Rétrospectivement, la position de la Commission du Conseil de l'Europe est une exception qui lui fait honneur. Bien que ses effets sur la situation grecque elle-même, pour des raisons politiques, n'aient pas été ressentis immédiatement, elle eut, pour de nombreux Grecs, une influence et une grande portée morale. Il s’agissait de la première requête interétatique d’importance ; elle n’était pas entachée d’intentions politiques partisanes et avait clairement pour motif le souci sincère de protéger les droits de l'homme.
L’« affaire grecque » a également favorisé le débat sur l’instauration de mécanismes internationaux visant à mieux protéger les individus contre la torture. Un accord a été conclu en 1984 sur une Convention des Nations Unies dont le suivi devait être assuré par un comité spécial. Au sein du Conseil de l'Europe, la Convention pour la prévention de la torture et des peines ou traitements inhumains ou dégradants a été adoptée en 1987. Son comité de suivi, le Comité européen pour la prévention de la torture et des peines ou traitements inhumains ou dégradants, est habilité à procéder à des inspections in situ et reste le mécanisme le plus efficace de son espèce.
De telles normes et procédures de suivi jouent un rôle préventif et protègent contre tout effondrement de la démocratie, des droits de l'homme et de l’Etat de droit. Toutefois, il n’en restera pas moins nécessaire de mener une action politique de l’extérieur si, dans un pays donné, les recours internes ne fonctionnent plus. C’est ce qu’attend et espère un grand nombre de citoyens des pays concernés.

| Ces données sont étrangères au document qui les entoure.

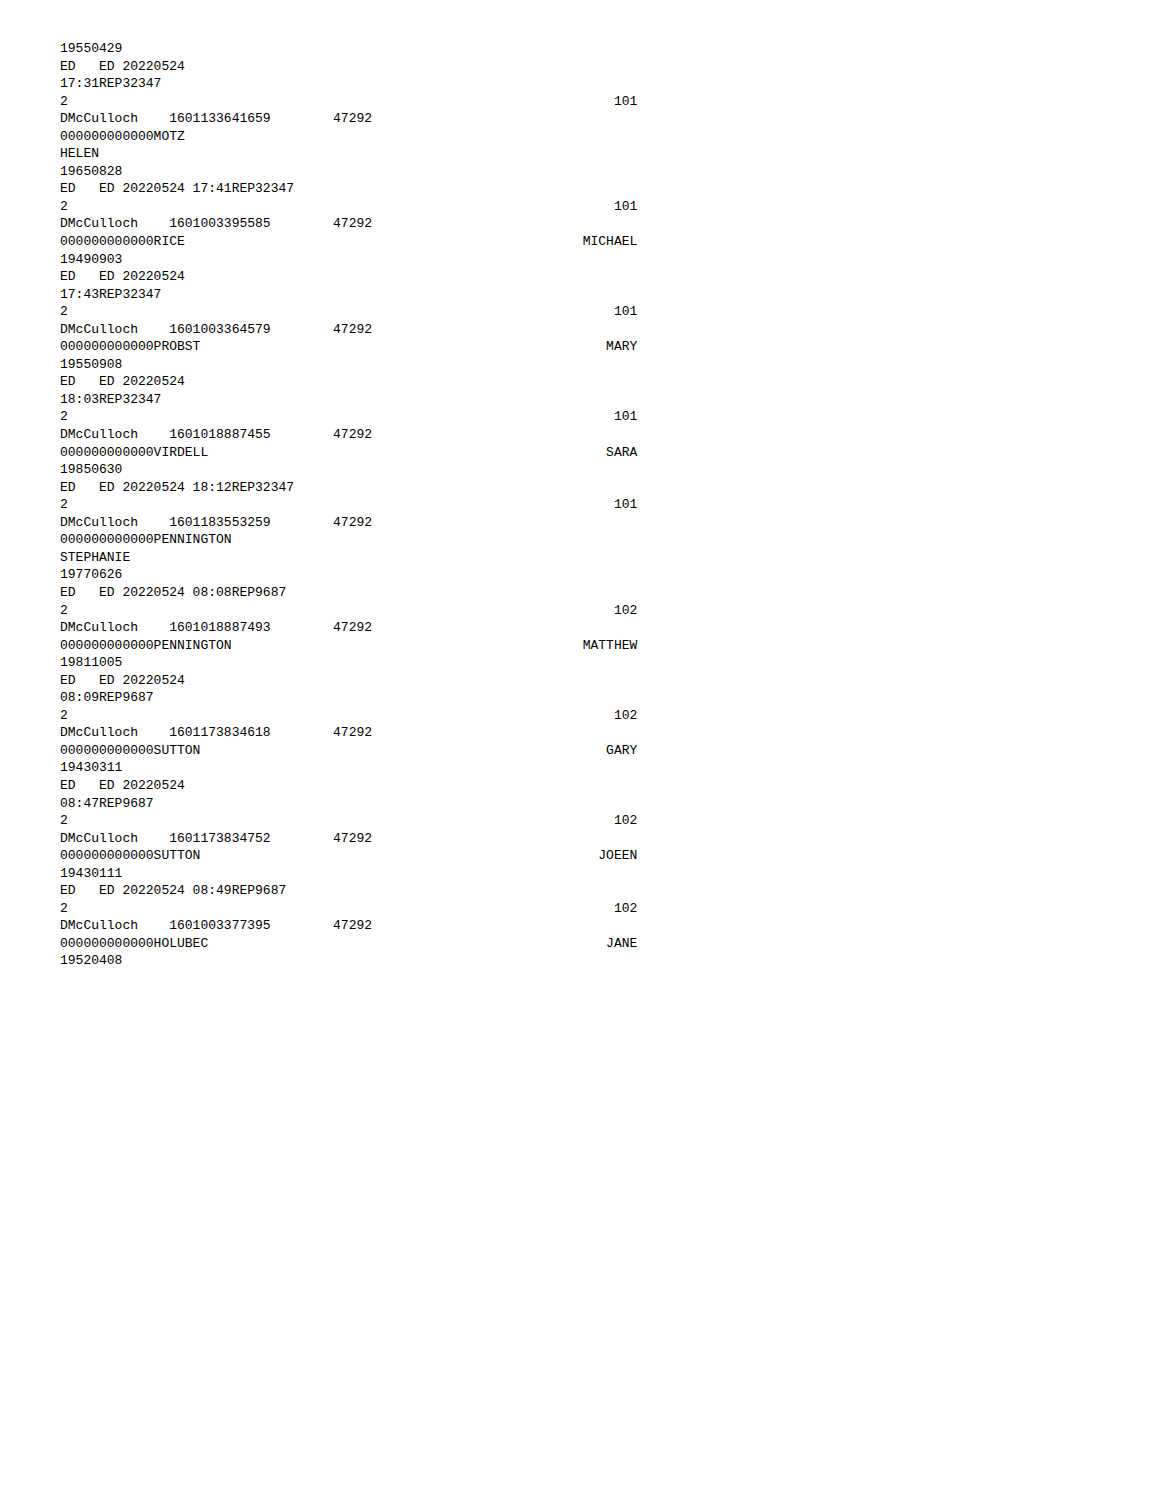19550429
ED   ED 20220524
17:31REP32347
2                                                                      101
DMcCulloch    1601133641659        47292
000000000000MOTZ
HELEN
19650828
ED   ED 20220524 17:41REP32347
2                                                                      101
DMcCulloch    1601003395585        47292
000000000000RICE                                                   MICHAEL
19490903
ED   ED 20220524
17:43REP32347
2                                                                      101
DMcCulloch    1601003364579        47292
000000000000PROBST                                                    MARY
19550908
ED   ED 20220524
18:03REP32347
2                                                                      101
DMcCulloch    1601018887455        47292
000000000000VIRDELL                                                   SARA
19850630
ED   ED 20220524 18:12REP32347
2                                                                      101
DMcCulloch    1601183553259        47292
000000000000PENNINGTON
STEPHANIE
19770626
ED   ED 20220524 08:08REP9687
2                                                                      102
DMcCulloch    1601018887493        47292
000000000000PENNINGTON                                             MATTHEW
19811005
ED   ED 20220524
08:09REP9687
2                                                                      102
DMcCulloch    1601173834618        47292
000000000000SUTTON                                                    GARY
19430311
ED   ED 20220524
08:47REP9687
2                                                                      102
DMcCulloch    1601173834752        47292
000000000000SUTTON                                                   JOEEN
19430111
ED   ED 20220524 08:49REP9687
2                                                                      102
DMcCulloch    1601003377395        47292
000000000000HOLUBEC                                                   JANE
19520408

Le courageux dépôt par certains gouvernements d'une plainte sérieuse, non partisane contre la junte a été un acte décisif pour les Grecs et a donné une impulsion salutaire au système européen des droits de l'homme. Toutefois, la commémoration d'aujourd'hui peut nous donner à réfléchir sur le fait que, depuis « l’affaire grecque », le nombre de requêtes interétatiques a été extrêmement limité*.
Thomas Hammarberg
* Depuis sa création en 1959, la Cour de Strasbourg n’a prononcé un arrêt que dans trois affaires interétatiques : Irlande c. Royaume-Uni (1978); Danemark c. Turquie (2000) et Chypre c. Turquie (2001). 17 autres requêtes interétatiques ont été examinées par l’ancienne Commission européenne des droits de l'homme, supprimée en 1999.